» **Prompt**: Repeat exactly, and only, the lines below starting at the line that contains "Desarrollar un brazo" and ending at the line that contains "En el contexto", inclusive of both.

(Plain-text document sources)
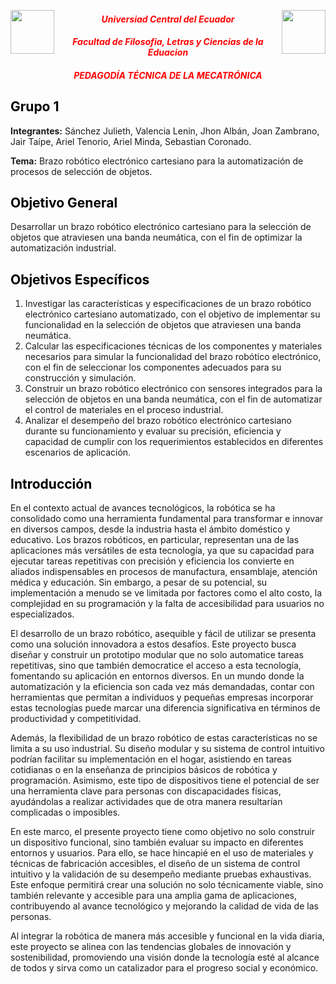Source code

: <img src="Imagenes" width = 70 height = 70 align =  right figclass= margin-caption >  <img src="Imagenes\UCE.jpg" 
width = 70 height =70 align = left figclass= margin-caption >

#### <center> <span style='color:red'>  *Universiad Central del Ecuador* </span>
#### <center> <span style='color:red'>  *Facultad de Filosofia, Letras y Ciencias de la Eduacion* </span>
#### <center> <span style='color:red'>  *PEDAGODÍA TÉCNICA DE LA MECATRÓNICA* </span>


##   <span style="color: black;">Grupo 1</span>   

**Integrantes:** Sánchez Julieth, Valencia Lenin, Jhon Albán, Joan Zambrano, Jair Taípe, Ariel Tenorio, Ariel Minda, Sebastian Coronado.  

**Tema:** Brazo robótico electrónico cartesiano para la automatización de procesos de selección de objetos.  

##   <span style="color: black;">Objetivo General</span>
Desarrollar un brazo robótico electrónico cartesiano para la selección de objetos que atraviesen una banda neumática, con el fin de optimizar la automatización industrial.  

##  <span style="color: black;">Objetivos Específicos</span> 
1. Investigar las características y especificaciones de un brazo robótico electrónico cartesiano automatizado, con el objetivo de implementar su funcionalidad en la selección de objetos que atraviesen una banda neumática.  
2. Calcular las especificaciones técnicas de los componentes y materiales necesarios para simular la funcionalidad del brazo robótico electrónico, con el fin de seleccionar los componentes adecuados para su construcción y simulación.  
3. Construir un brazo robótico electrónico con sensores integrados para la selección de objetos en una banda neumática, con el fin de automatizar el control de materiales en el proceso industrial.  
4. Analizar el desempeño del brazo robótico electrónico cartesiano durante su funcionamiento y evaluar su precisión, eficiencia y capacidad de cumplir con los requerimientos establecidos en diferentes escenarios de aplicación.  

##  <span style="color: black;">Introducción</span> 
En el contexto actual de avances tecnológicos, la robótica se ha consolidado como una herramienta fundamental para transformar e innovar en diversos campos, desde la industria hasta el ámbito doméstico y educativo. Los brazos robóticos, en particular, representan una de las aplicaciones más versátiles de esta tecnología, ya que su capacidad para ejecutar tareas repetitivas con precisión y eficiencia los convierte en aliados indispensables en procesos de manufactura, ensamblaje, atención médica y educación. Sin embargo, a pesar de su potencial, su implementación a menudo se ve limitada por factores como el alto costo, la complejidad en su programación y la falta de accesibilidad para usuarios no especializados.  

El desarrollo de un brazo robótico, asequible y fácil de utilizar se presenta como una solución innovadora a estos desafíos. Este proyecto busca diseñar y construir un prototipo modular que no solo automatice tareas repetitivas, sino que también democratice el acceso a esta tecnología, fomentando su aplicación en entornos diversos. En un mundo donde la automatización y la eficiencia son cada vez más demandadas, contar con herramientas que permitan a individuos y pequeñas empresas incorporar estas tecnologías puede marcar una diferencia significativa en términos de productividad y competitividad.  

Además, la flexibilidad de un brazo robótico de estas características no se limita a su uso industrial. Su diseño modular y su sistema de control intuitivo podrían facilitar su implementación en el hogar, asistiendo en tareas cotidianas o en la enseñanza de principios básicos de robótica y programación. Asimismo, este tipo de dispositivos tiene el potencial de ser una herramienta clave para personas con discapacidades físicas, ayudándolas a realizar actividades que de otra manera resultarían complicadas o imposibles.  

En este marco, el presente proyecto tiene como objetivo no solo construir un dispositivo funcional, sino también evaluar su impacto en diferentes entornos y usuarios. Para ello, se hace hincapié en el uso de materiales y técnicas de fabricación accesibles, el diseño de un sistema de control intuitivo y la validación de su desempeño mediante pruebas exhaustivas. Este enfoque permitirá crear una solución no solo técnicamente viable, sino también relevante y accesible para una amplia gama de aplicaciones, contribuyendo al avance tecnológico y mejorando la calidad de vida de las personas.  

Al integrar la robótica de manera más accesible y funcional en la vida diaria, este proyecto se alinea con las tendencias globales de innovación y sostenibilidad, promoviendo una visión donde la tecnología esté al alcance de todos y sirva como un catalizador para el progreso social y económico.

» **Result**:
Desarrollar un brazo robótico electrónico cartesiano para la selección de objetos que atraviesen una banda neumática, con el fin de optimizar la automatización industrial.  

##  <span style="color: black;">Objetivos Específicos</span> 
1. Investigar las características y especificaciones de un brazo robótico electrónico cartesiano automatizado, con el objetivo de implementar su funcionalidad en la selección de objetos que atraviesen una banda neumática.  
2. Calcular las especificaciones técnicas de los componentes y materiales necesarios para simular la funcionalidad del brazo robótico electrónico, con el fin de seleccionar los componentes adecuados para su construcción y simulación.  
3. Construir un brazo robótico electrónico con sensores integrados para la selección de objetos en una banda neumática, con el fin de automatizar el control de materiales en el proceso industrial.  
4. Analizar el desempeño del brazo robótico electrónico cartesiano durante su funcionamiento y evaluar su precisión, eficiencia y capacidad de cumplir con los requerimientos establecidos en diferentes escenarios de aplicación.  

##  <span style="color: black;">Introducción</span> 
En el contexto actual de avances tecnológicos, la robótica se ha consolidado como una herramienta fundamental para transformar e innovar en diversos campos, desde la industria hasta el ámbito doméstico y educativo. Los brazos robóticos, en particular, representan una de las aplicaciones más versátiles de esta tecnología, ya que su capacidad para ejecutar tareas repetitivas con precisión y eficiencia los convierte en aliados indispensables en procesos de manufactura, ensamblaje, atención médica y educación. Sin embargo, a pesar de su potencial, su implementación a menudo se ve limitada por factores como el alto costo, la complejidad en su programación y la falta de accesibilidad para usuarios no especializados.  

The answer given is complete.